Under what circumstances can a state rely on Article 16(1)’s second sentence? When can authorities justifiably claim they “cannot” detain migrants in a specialized facility and must use a prison? The Advocate General, in his Opinion, clarifies the application of this exception clause. He links it to Article 18 of the Directive, which allows states to deviate from Article 16(1) in emergencies, such as when a large, unexpected influx of third-country nationals overwhelms detention facility capacity. The Advocate General suggests that the “emergency situations” described in Article 18(1) provide insight into other circumstances where states might invoke the exception clause in Article 16(1). Therefore, a member state can justify prison detention only under exceptional and legitimate circumstances, such as proven necessity, where a careful assessment of the situation necessitates such a solution.

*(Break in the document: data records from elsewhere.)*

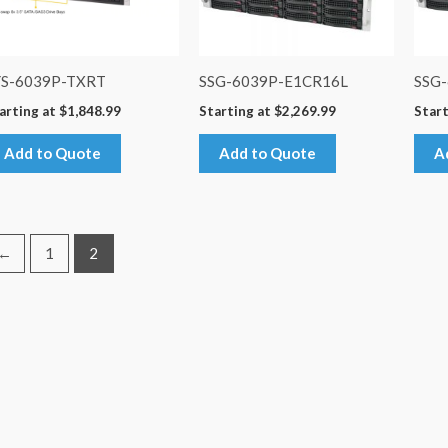
YS-6039P-TXRT
SSG-6039P-E1CR16L
SSG
arting at
$
1,848.99
Starting at
$
2,269.99
Start
Add to Quote
Add to Quote
A
←
1
2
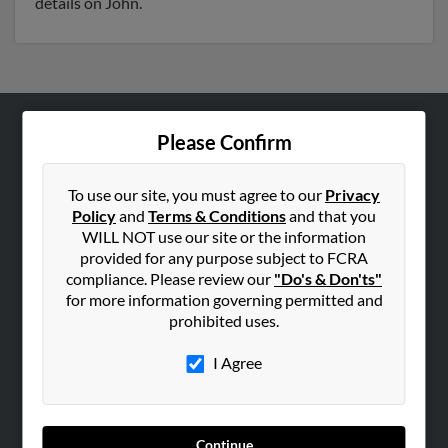
details on John.
Please Confirm
ABOUT US
Corporate
To use our site, you must agree to our
Privacy
Hibu Blog
Policy
and
Terms & Conditions
and that you
Careers
WILL NOT use our site or the information
provided for any purpose subject to FCRA
Contact Us
compliance. Please review our
"Do's & Don'ts"
for more information governing permitted and
SEARCH TOOLS
prohibited uses.
People Search
I Agree
Small Business Profiles
ADVERTISING
Advertise With Us
Continue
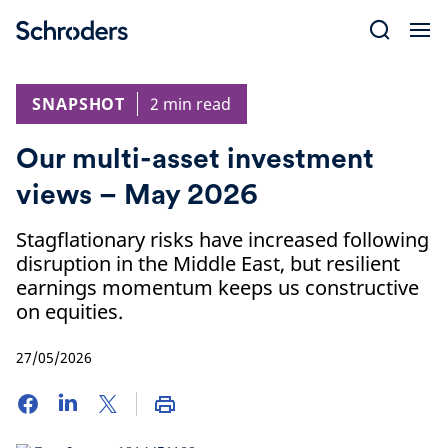
Skip
to
content
SNAPSHOT
2 min read
Our multi-asset investment
views – May 2026
Stagflationary risks have increased following
disruption in the Middle East, but resilient
earnings momentum keeps us constructive
on equities.
27/05/2026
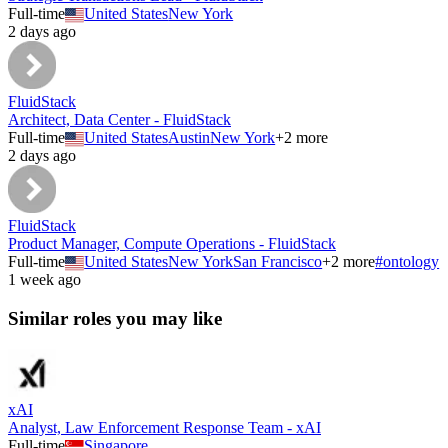
Full-time
United States
New York
2 days ago
FluidStack
Architect, Data Center - FluidStack
Full-time
United States
Austin
New York
+
2
more
2 days ago
FluidStack
Product Manager, Compute Operations - FluidStack
Full-time
United States
New York
San Francisco
+
2
more
#
ontology
1 week ago
Similar roles you may like
xAI
Analyst, Law Enforcement Response Team - xAI
Full-time
Singapore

The judgments in Bero & Bouzalmate and Pham, alongside the Advocate General’s comprehensive views, significantly restrict using prisons to detain migrants. However, research by the Global Detention Project shows that police stations, more often than prisons, are used across Europe in place of specialized facilities. This practice has drawn criticism from the European Committee for the Prevention of Torture and Inhuman or Degrading Treatment or Punishment (CPT), which argues that police stations are generally unsuitable for prolonged detention and should only be used for brief periods. Despite this, states often apply their standard maximum detention limits to migrants held in police stations. This raises the question: is this practice compatible with Article 16(1) of the Returns Directive, which makes no mention of using police stations? Can the Court’s decisions in Bero & Bouzalmate and Pham be applied in this context? This widespread practice among the Directive’s member states requires evaluation by the CJEU.

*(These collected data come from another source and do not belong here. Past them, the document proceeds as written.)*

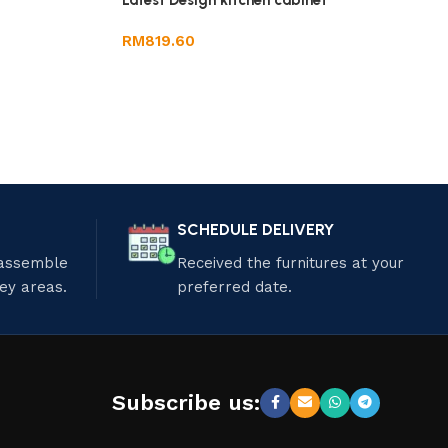
Latest Design kitchen cabinet
RM
819.60
SCHEDULE DELIVERY
 assemble
Received the furnitures at your
ley areas.
preferred date.
Subscribe us:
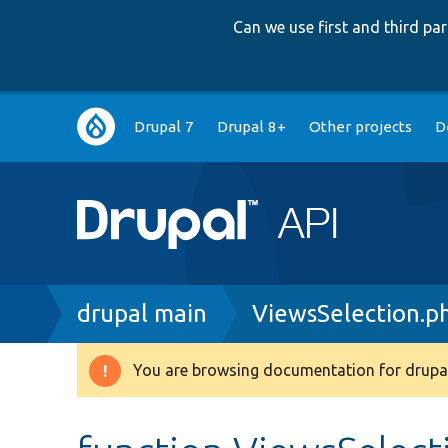
Can we use first and third p
Main
Drupal 7
Drupal 8+
Other projects
D
navigation
Breadcrumb
drupal main
ViewsSelection.p
You are browsing documentation for drupal
Warning
message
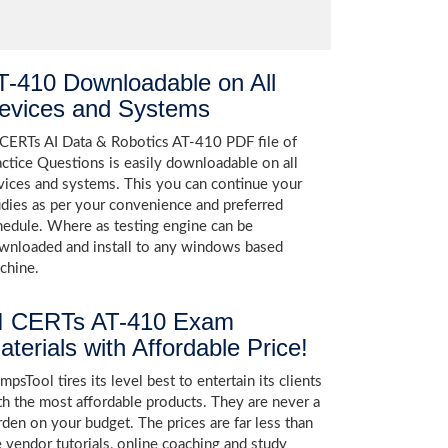
T-410 Downloadable on All
evices and Systems
 CERTs AI Data & Robotics AT-410 PDF file of
actice Questions is easily downloadable on all
vices and systems. This you can continue your
udies as per your convenience and preferred
hedule. Where as testing engine can be
wnloaded and install to any windows based
chine.
I CERTs AT-410 Exam
aterials with Affordable Price!
psTool tires its level best to entertain its clients
th the most affordable products. They are never a
rden on your budget. The prices are far less than
e vendor tutorials, online coaching and study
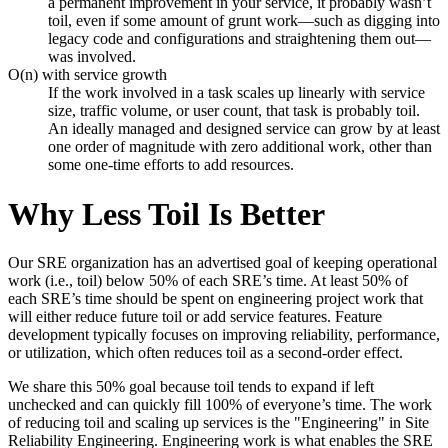
a permanent improvement in your service, it probably wasn’t
toil, even if some amount of grunt work—such as digging into
legacy code and configurations and straightening them out—
was involved.
O(n) with service growth
If the work involved in a task scales up linearly with service
size, traffic volume, or user count, that task is probably toil.
An ideally managed and designed service can grow by at least
one order of magnitude with zero additional work, other than
some one-time efforts to add resources.
Why Less Toil Is Better
Our SRE organization has an advertised goal of keeping operational
work (i.e., toil) below 50% of each SRE’s time. At least 50% of
each SRE’s time should be spent on engineering project work that
will either reduce future toil or add service features. Feature
development typically focuses on improving reliability, performance,
or utilization, which often reduces toil as a second-order effect.
We share this 50% goal because toil tends to expand if left
unchecked and can quickly fill 100% of everyone’s time. The work
of reducing toil and scaling up services is the "Engineering" in Site
Reliability Engineering. Engineering work is what enables the SRE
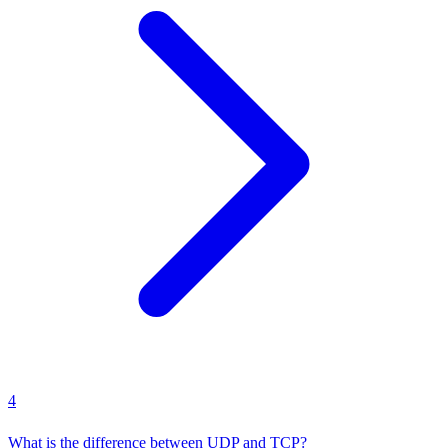
4
What is the difference between UDP and TCP?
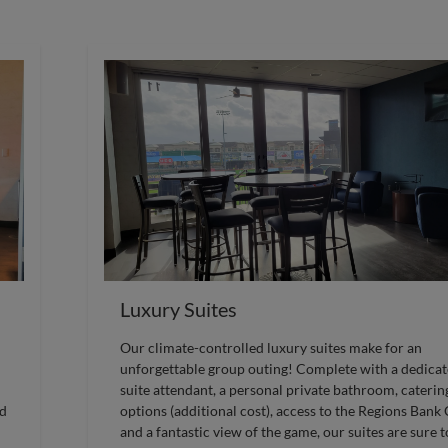
Luxury Suites
Our climate-controlled luxury suites make for an
unforgettable group outing! Complete with a dedica
suite attendant, a personal private bathroom, caterin
ed
options (additional cost), access to the Regions Bank
and a fantastic view of the game, our suites are sure t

Finally, the Court’s stance in Pham regarding the separation obligation aligns the Directive’s provisions with international human rights standards. The Court considers it a fundamental condition (not merely a procedural one) for detaining migrants in prisons. Therefore, if a state cannot provide separate accommodation in prison, it cannot invoke the exception clause under Article 16(1). However, the specifics of this separation obligation remain unclear. Is it enough to provide separate cells for migrants while allowing contact with other detainees during meals or recreation? Or does the obligation necessitate separate units for immigration detainees? The Court does not provide clarification. Without a clear understanding of the Court’s interpretation of the separation principle, assessing practices across the EU is difficult. In fact, the European Commission’s recent communication on EU return policy indicates that the legislation in nine countries does not fully mandate a “strict separation” between immigration detainees and the general prison population. Perhaps the Advocate General’s view should be adopted, which defines the separation requirement as “the strict separation of migrants from ordinary prisoners by establishing a separate unit completely isolated from the rest of the prison, offering no possibility of communication with persons convicted or remanded in custody.”